**Work instruction:** According to the New Haven timeline, what was the Collegiate School renamed in 1718?

**Passage:**
= Beginning of Section =

A Broken Umbrella Theatre

New Haven

Every production is rooted in a real moment from New Haven’s history. From colonial founding to apizza culture, our city’s story is the story we tell.

Photo: New Haven Museum via Roger Sherman House
Colonial Era
1638

New Haven Founded

Puritan settlers establish the New Haven Colony and lay out the nine-square plan that still shapes the city.

Foundation of America's first planned city

1661

New Haven Shelters the Three Judges

Edward Whalley, William Goffe, and John Dixwell find refuge in and around New Haven after helping condemn King Charles I, binding the city to one of colonial America’s most dramatic acts of political defiance.

A defining New Haven legend of resistance, secrecy, and survival

1716

Yale Arrives

The Collegiate School moves from Saybrook to New Haven, helping define the city as an educational center.

Beginning of New Haven as an educational center

1718

Yale College Is Named

The Collegiate School is renamed Yale College, deepening New Haven’s identity as a center of learning and influence.

Yale becomes a defining New Haven institution

Revolution
1776

Revolutionary War

New Haven plays a visible role in the American Revolution and in the region's political realignment.

Demonstrates the city's strategic importance

1776

David Bushnell's Turtle Submarine

Yale-connected inventor David Bushnell puts the Turtle, the first submarine used for military action, into service during the Revolutionary War.

A New Haven-linked leap in military invention

Industrial Age
1795

Eli Whitney Invents the Cotton Gin

Eli Whitney's invention helps mark New Haven as a city of industrial ideas and engineering ambition.

= End of Section =

**Data section:**
= Beginning of Section =

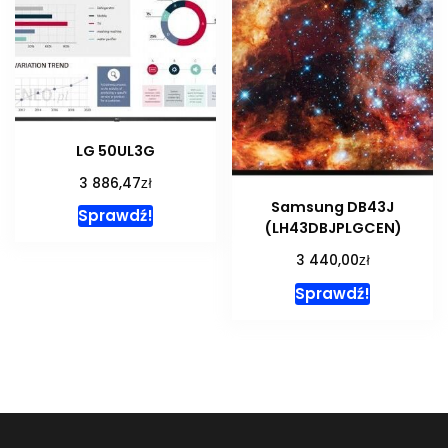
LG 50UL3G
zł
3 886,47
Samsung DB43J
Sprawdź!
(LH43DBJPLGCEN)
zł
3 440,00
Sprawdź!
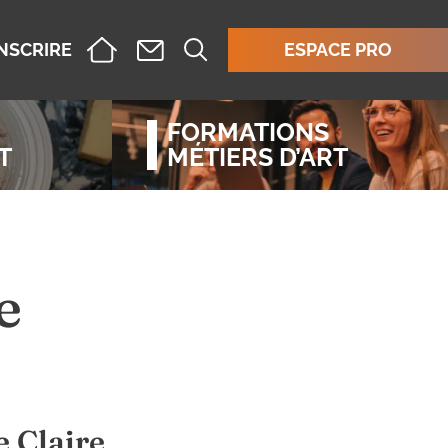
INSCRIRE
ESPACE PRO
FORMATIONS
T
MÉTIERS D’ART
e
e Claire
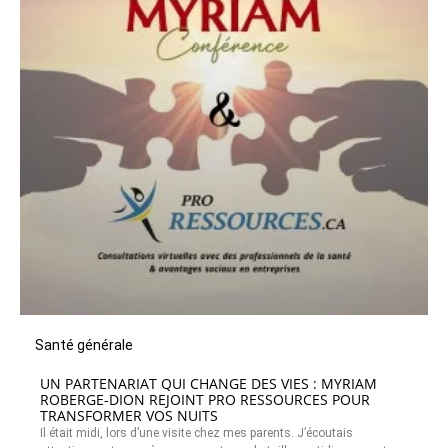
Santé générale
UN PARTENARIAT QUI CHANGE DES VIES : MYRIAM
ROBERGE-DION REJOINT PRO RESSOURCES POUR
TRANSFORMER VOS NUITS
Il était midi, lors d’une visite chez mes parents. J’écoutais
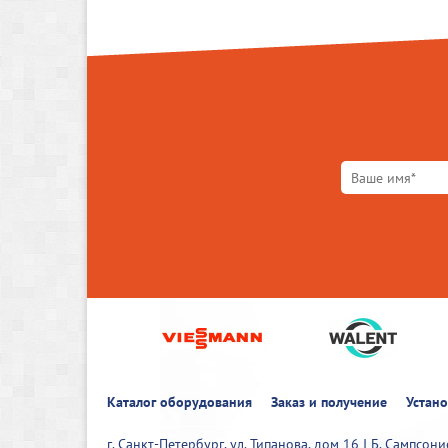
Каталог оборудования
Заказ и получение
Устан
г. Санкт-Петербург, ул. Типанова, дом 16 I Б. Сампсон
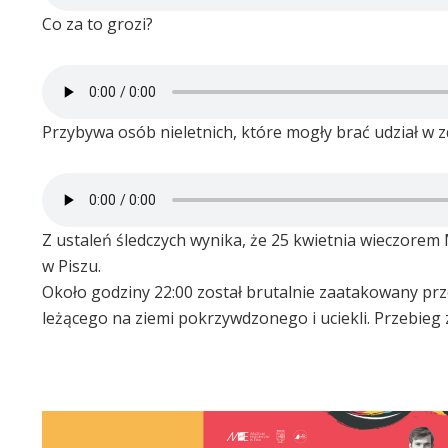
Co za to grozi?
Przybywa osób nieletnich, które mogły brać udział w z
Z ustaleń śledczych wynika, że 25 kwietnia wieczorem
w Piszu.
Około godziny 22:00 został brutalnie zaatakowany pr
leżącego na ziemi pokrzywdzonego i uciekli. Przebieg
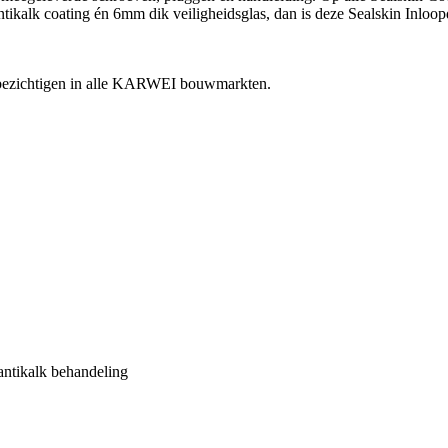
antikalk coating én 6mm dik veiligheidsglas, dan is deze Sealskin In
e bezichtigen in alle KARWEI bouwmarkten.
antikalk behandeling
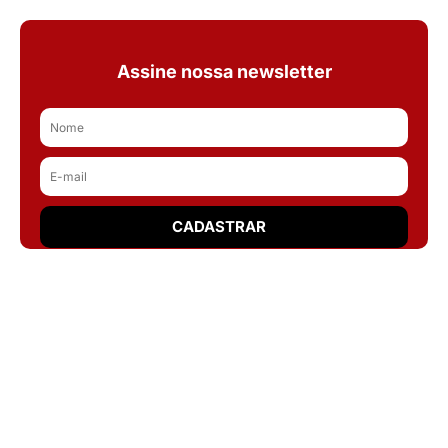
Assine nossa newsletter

= End of Section =
= Beginning of Section =

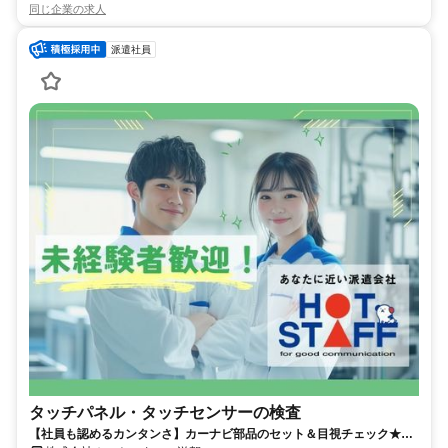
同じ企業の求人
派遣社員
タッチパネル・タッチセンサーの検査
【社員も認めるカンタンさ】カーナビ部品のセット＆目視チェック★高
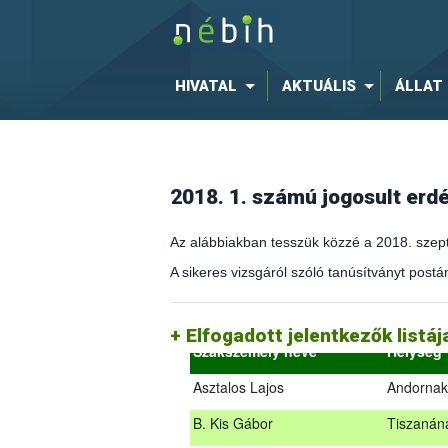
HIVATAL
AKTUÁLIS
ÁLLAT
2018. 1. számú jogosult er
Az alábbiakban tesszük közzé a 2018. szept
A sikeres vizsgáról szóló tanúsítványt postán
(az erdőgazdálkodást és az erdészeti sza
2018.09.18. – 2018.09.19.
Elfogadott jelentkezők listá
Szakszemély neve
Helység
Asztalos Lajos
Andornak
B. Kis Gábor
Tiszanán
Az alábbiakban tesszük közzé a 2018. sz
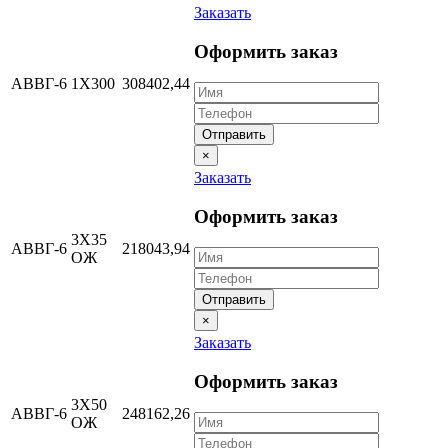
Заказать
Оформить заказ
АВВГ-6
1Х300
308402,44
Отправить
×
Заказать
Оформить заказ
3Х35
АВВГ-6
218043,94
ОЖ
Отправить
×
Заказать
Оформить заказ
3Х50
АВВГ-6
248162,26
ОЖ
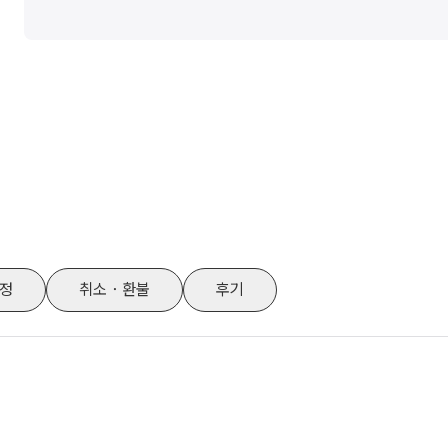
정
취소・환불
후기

= End of Section =

**Solution to the problem:** Yale College.